- [The exercise]: Write out every line of the data below verbatim, omitting the two pictures.

Begin

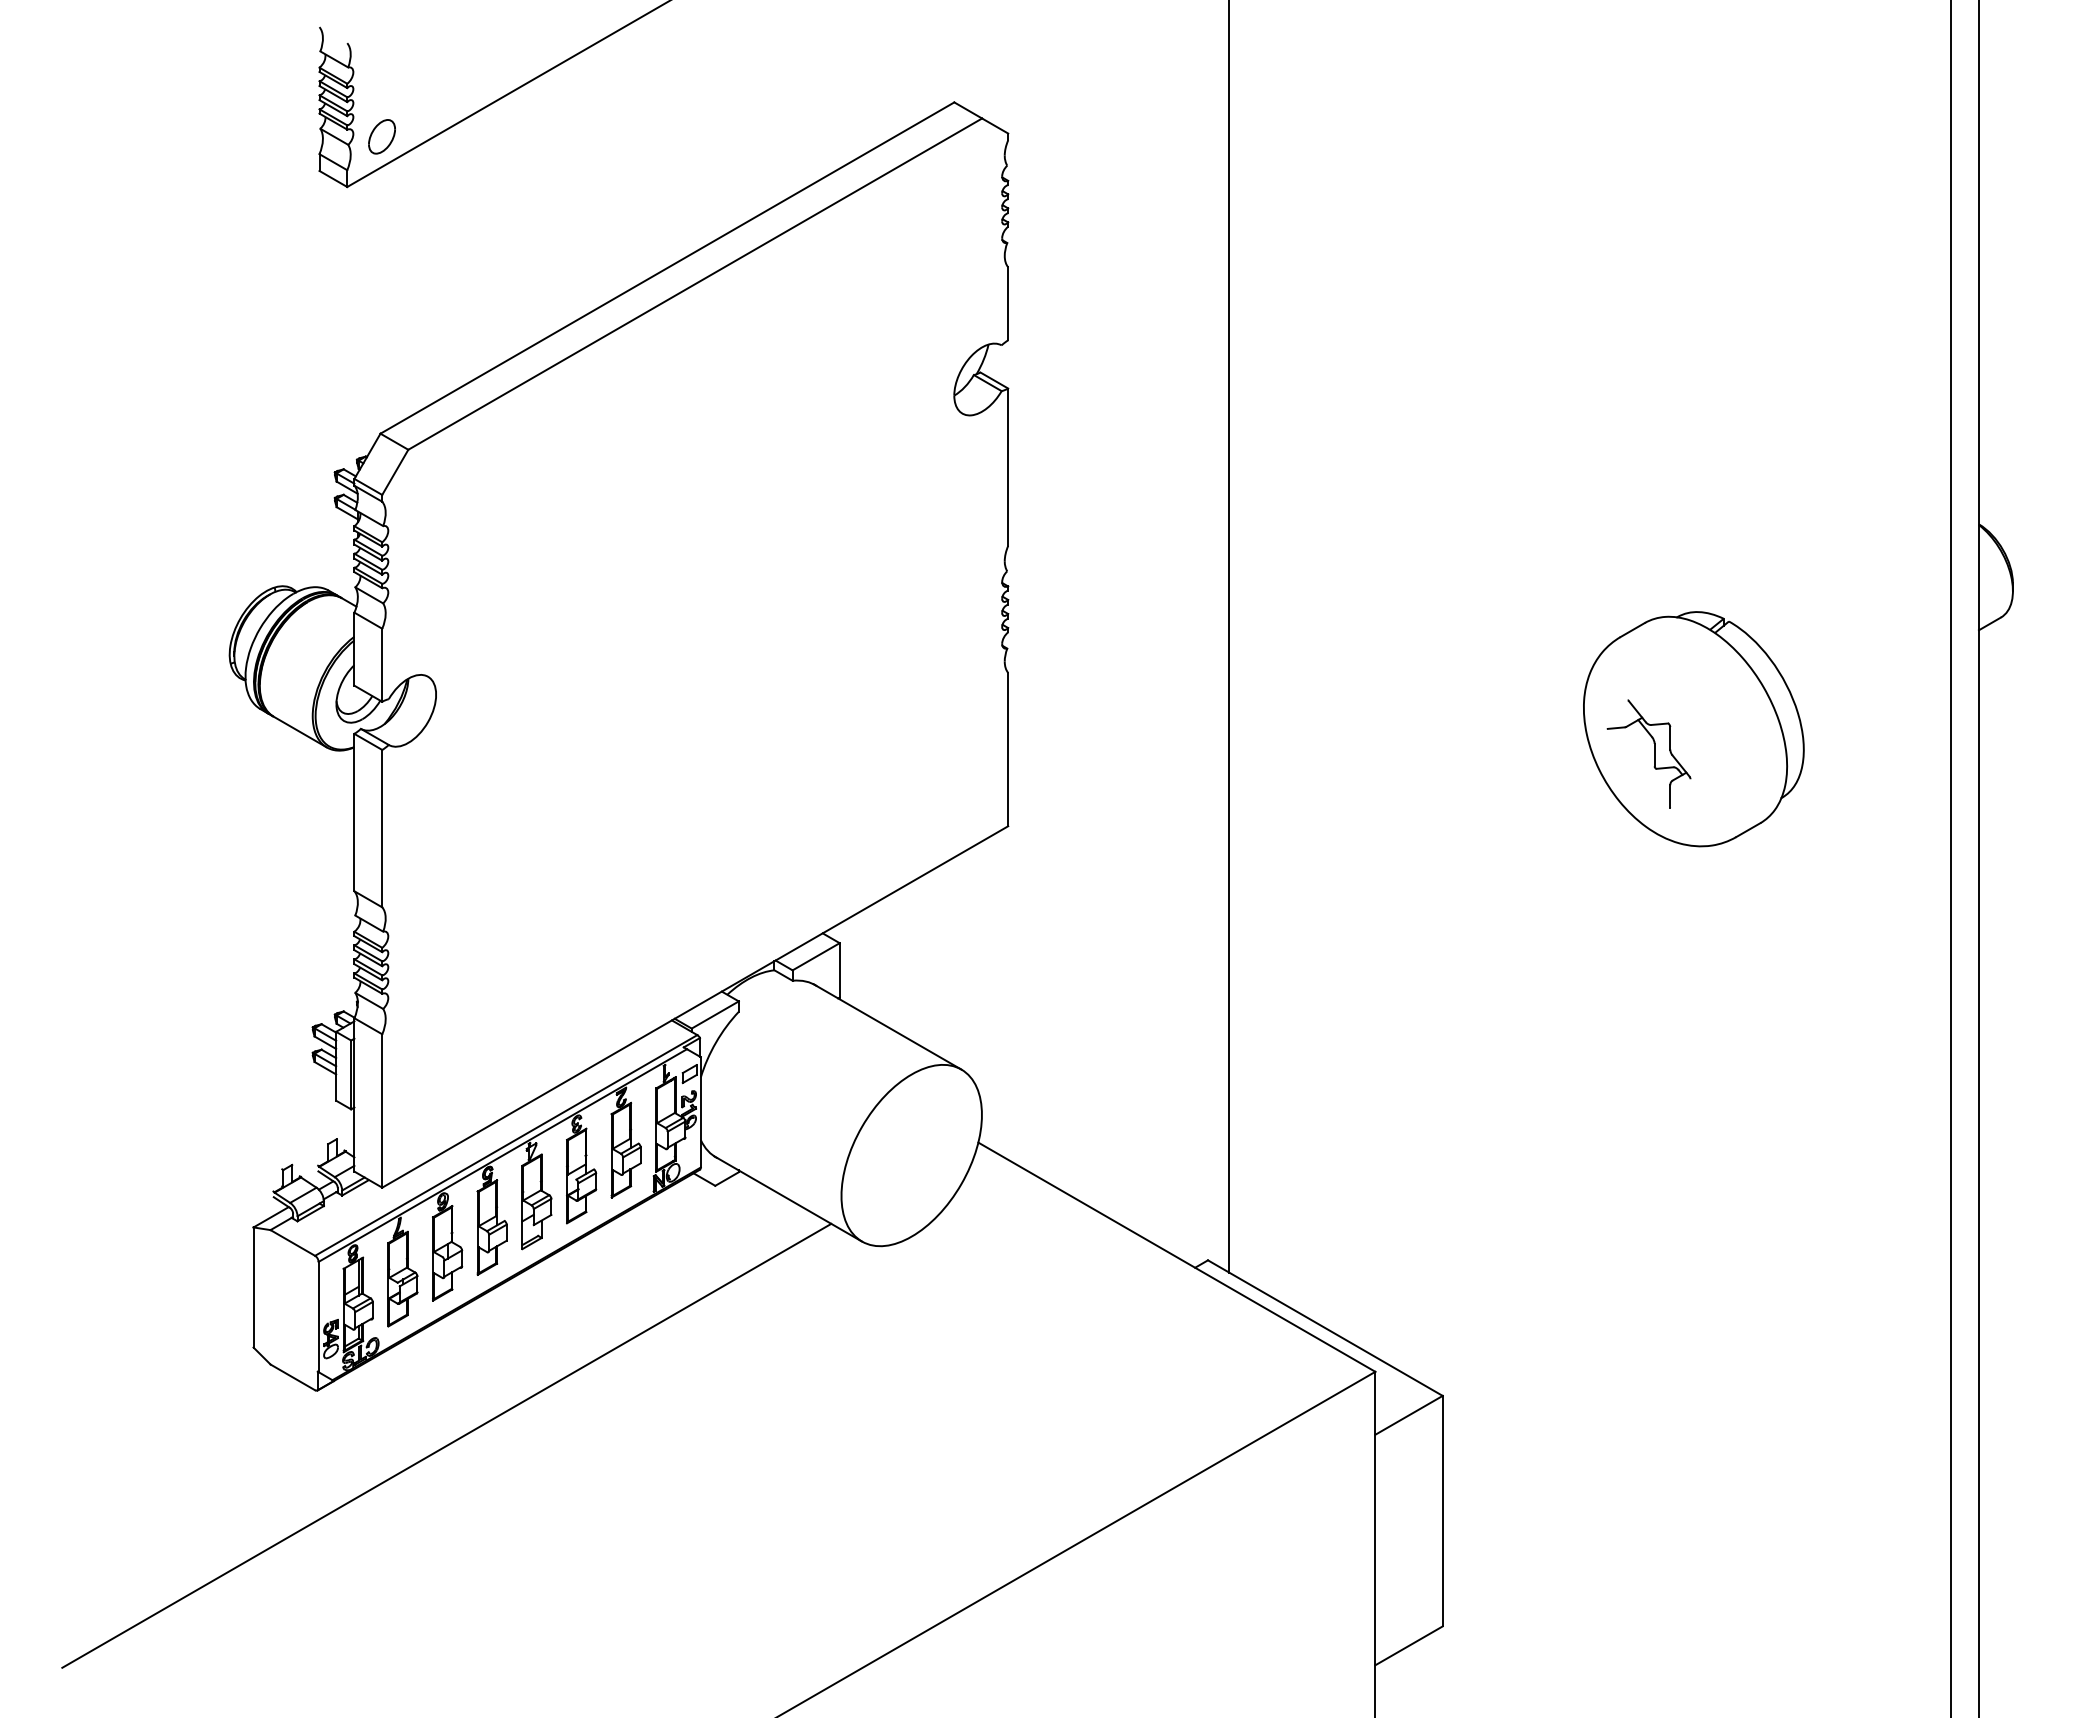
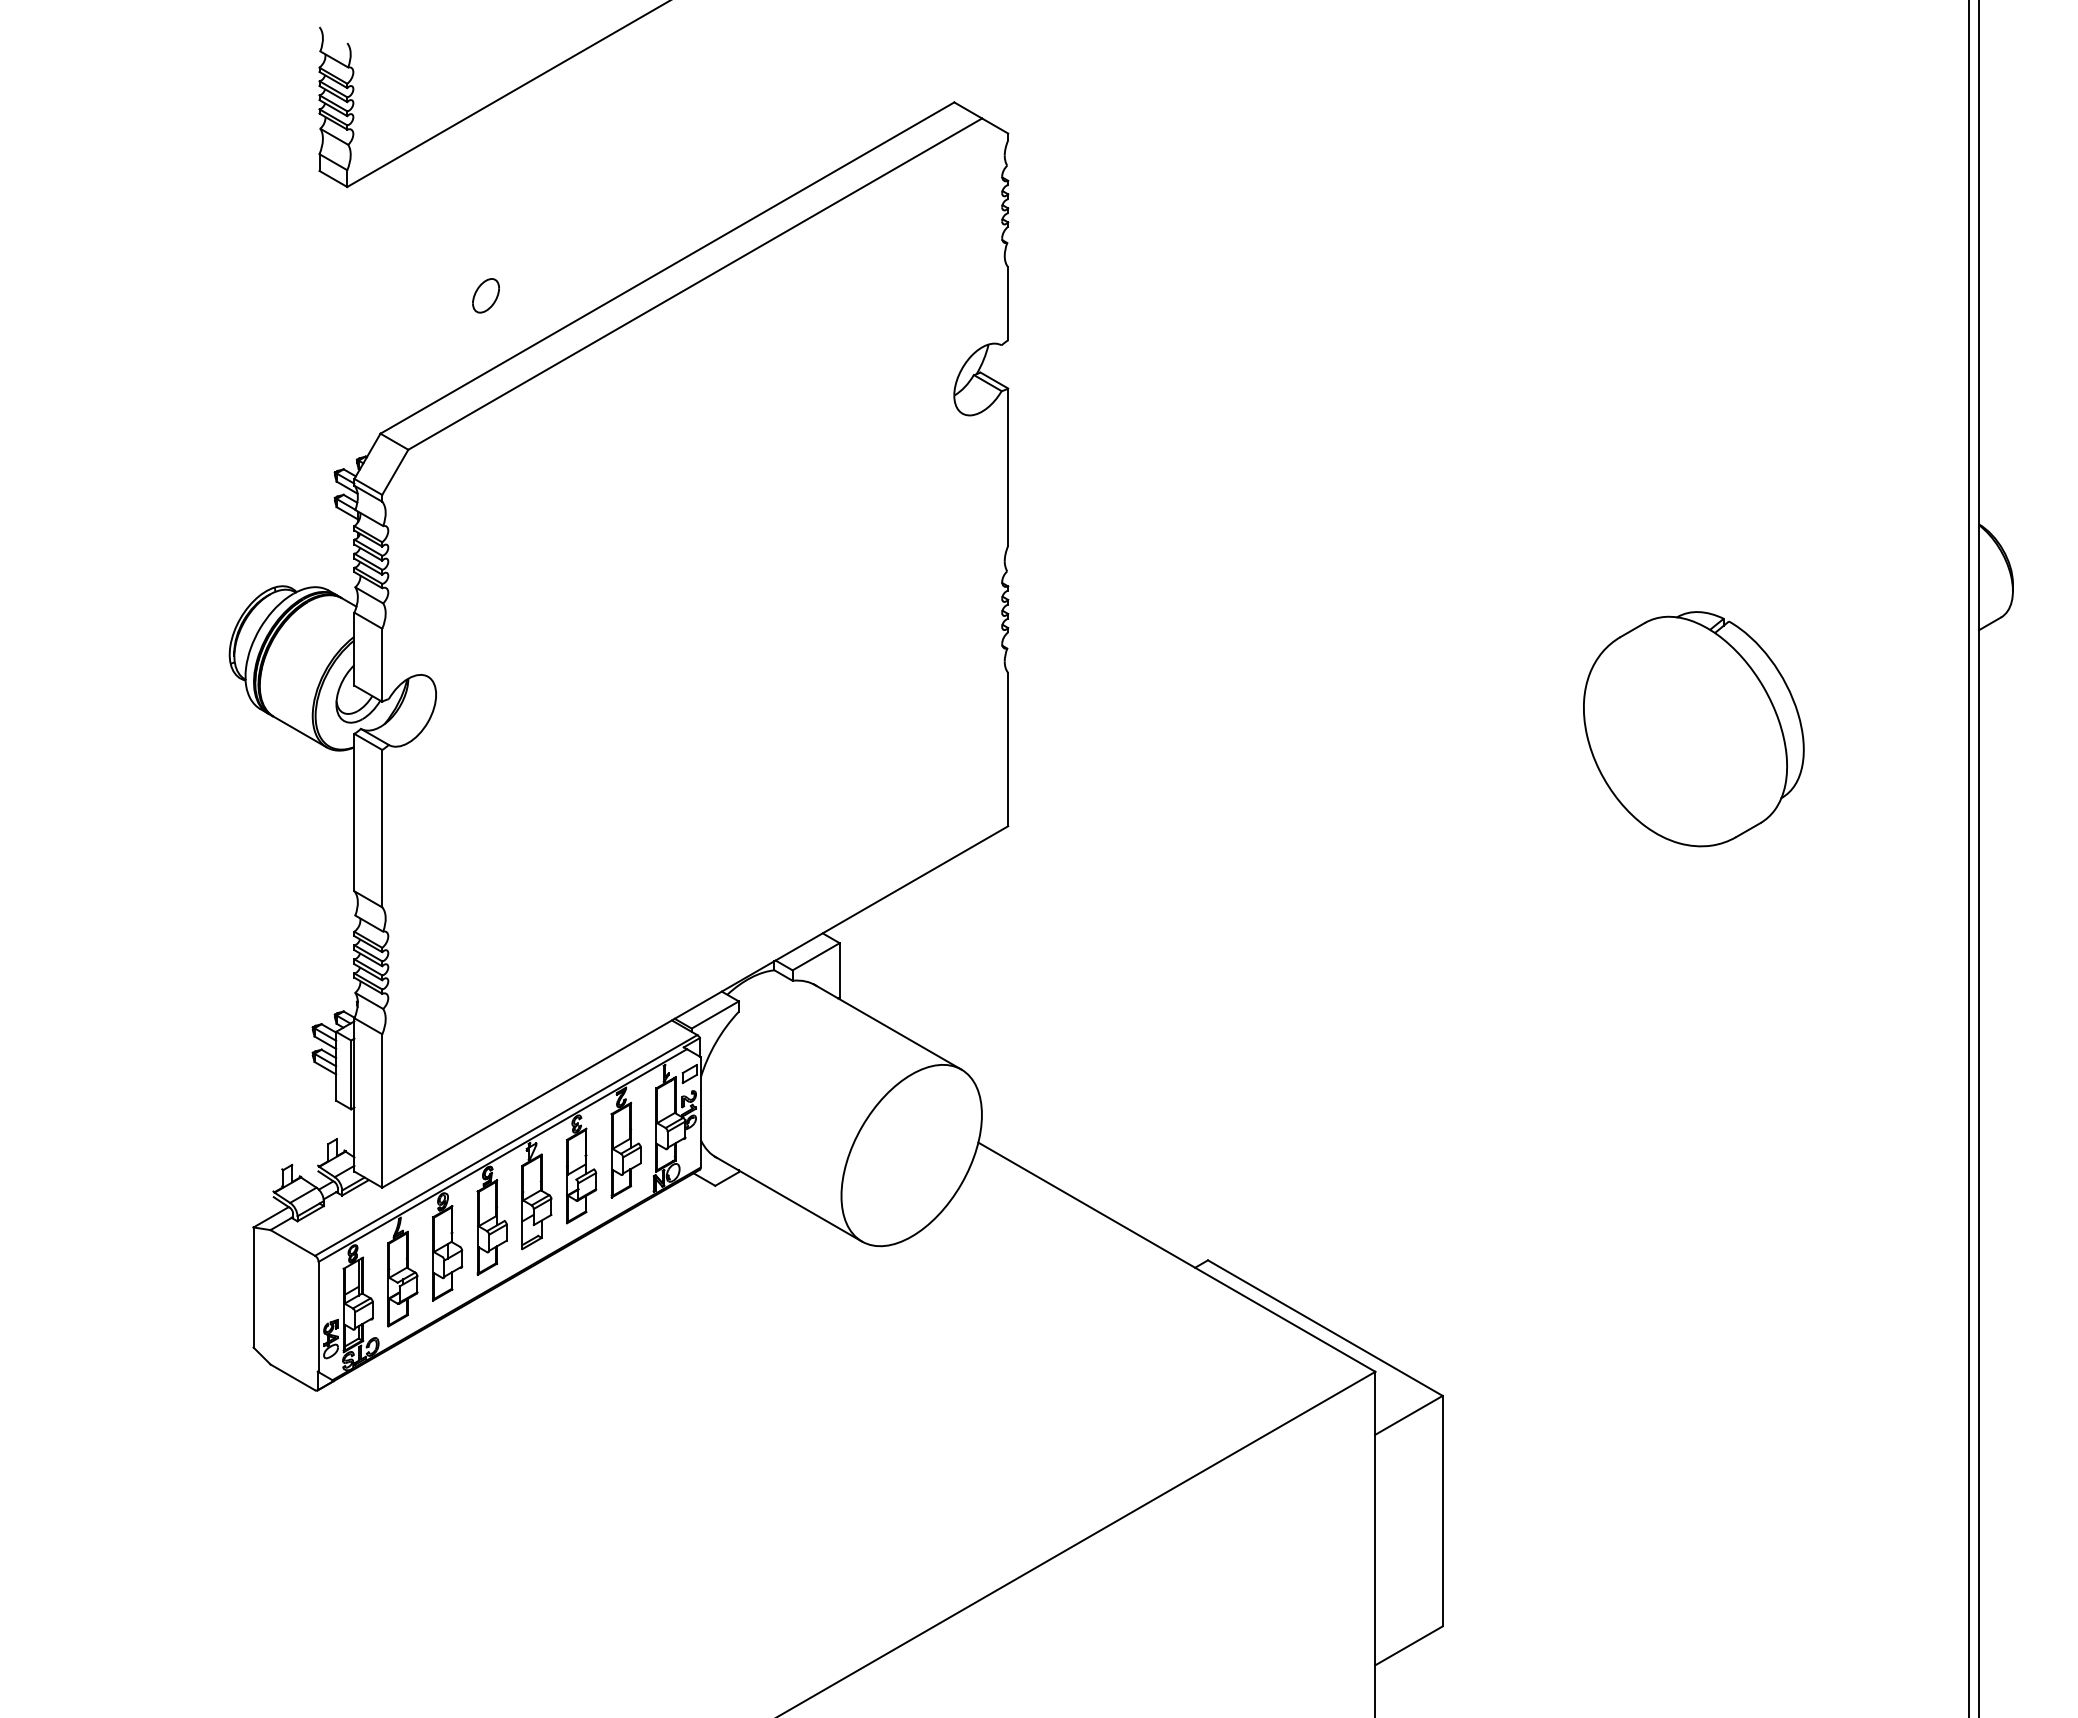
part at (381, 136) position: (381, 136) -> (485, 295)
line at (1229, 637): present -> none
part at (1648, 753): present -> none
line at (1950, 858) position: (1950, 858) -> (1968, 858)
line at (446, 1445): present -> none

End

- [Task solution]:
part at (381, 136) position: (381, 136) -> (485, 295)
line at (1229, 637): present -> none
part at (1648, 753): present -> none
line at (1950, 858) position: (1950, 858) -> (1968, 858)
line at (446, 1445): present -> none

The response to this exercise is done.